The contractors failed to prove willful negligence on the part of the operators, which would have negated their indemnity contracts. They also were unable to convince the judge that the settlements reached with the victims' relatives and survivors of the explosion were excessive.

But on the 381st day of the hearing, the contractors claimed that the action should have been brought in the insurers' own names and not in the name of the operators. While recognizing that this argument should have been raised at the beginning of the case, the judge, Lord Kaplan, agreed that the operators could not recover under indemnities with the contractors because they had already recovered from their insurers and should not be compensated twice.

On appeal, the Court of Session judges, after a 55-day hearing, ruled that the insurers were able to seek reimbursement from the contractors in their own name or on behalf of their policyholders.

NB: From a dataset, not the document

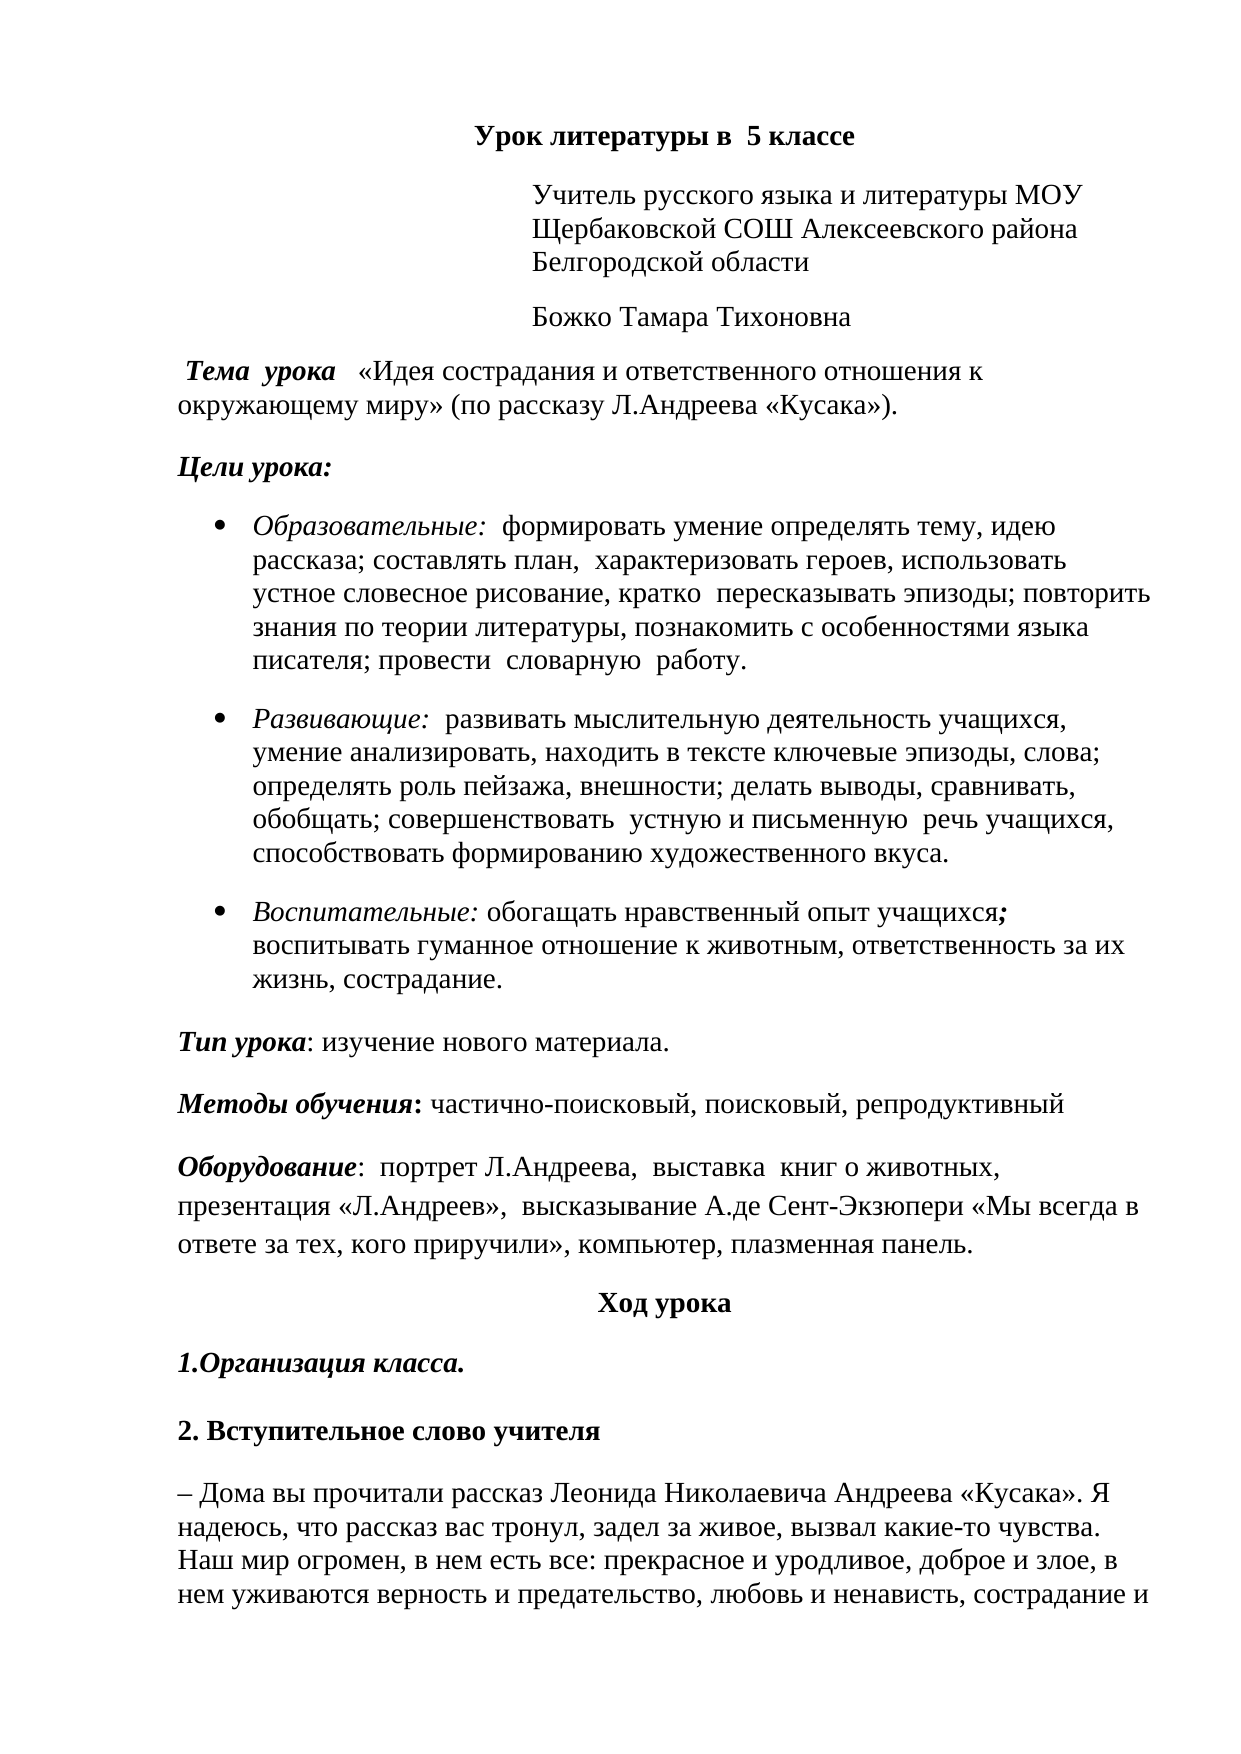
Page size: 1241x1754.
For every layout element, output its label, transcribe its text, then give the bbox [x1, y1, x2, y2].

As a result, the insurers would be able to recover compensation from London Bridge Engineering Ltd., Pickup No. 7 Ltd., Norton (No. 2) Ltd., Kelvin International Services Ltd. and Coflexip Stena Offshore Ltd.

The contractors' lawyer, Mr. Russell, declined to name the contractors' insurers, but he noted that some of the contractors are now in liquidation.

A statement issued by the London law firm of Clyde & Co., which specializes in shipping, energy and insurance law, immediately after the appeal court decision, said there was "general relief in the oil industry at the outcome of the appeal, establishing as it does that the `knock for knock' regime in the North Sea works as everybody had previously understood it."

The appeal court judgment is a "thoroughly good statement of law regarding subrogation," said Nicholas Taylor, senior assistant lawyer in the London law firm of Davies Arnold Cooper.

If the lower court decision had been allowed to stand, "it would have driven a coach and horses through current laws of subrogation. It would have had a major impact on the law and insurance," said Mr. Taylor, who specializes in construction and engineering law.

"There was general concern that, even in more-traditional litigation, insurers and lawyers would be having to look more carefully in whose name an action was brought. It could have had far-reaching consequences," agreed David Reynolds, a partner at Clyde & Co. Mr. Reynolds added that a colleague at another law firm had informed him that they "were reviewing all their cases in the light of the Kaplan decision."

Lesley A. Gray, a partner at Paull & Williamson, the Edinburgh law firm representing the rig operators, described the appellate ruling as a "victory for common sense," noting the operators were relieved that "the courts have now found responsibility lies with the employers."

Mr. Payton, the insurers' attorney, added that "the insurers have expended a great deal of money to achieve these recoveries, and now they are vindicated. Substantial sums will be accruing to Lloyd's syndicates reinsured into Equitas, the London and Scandinavian company market and ACE Bermuda Insurance Ltd., as well as some uninsured loss for the joint (operators)."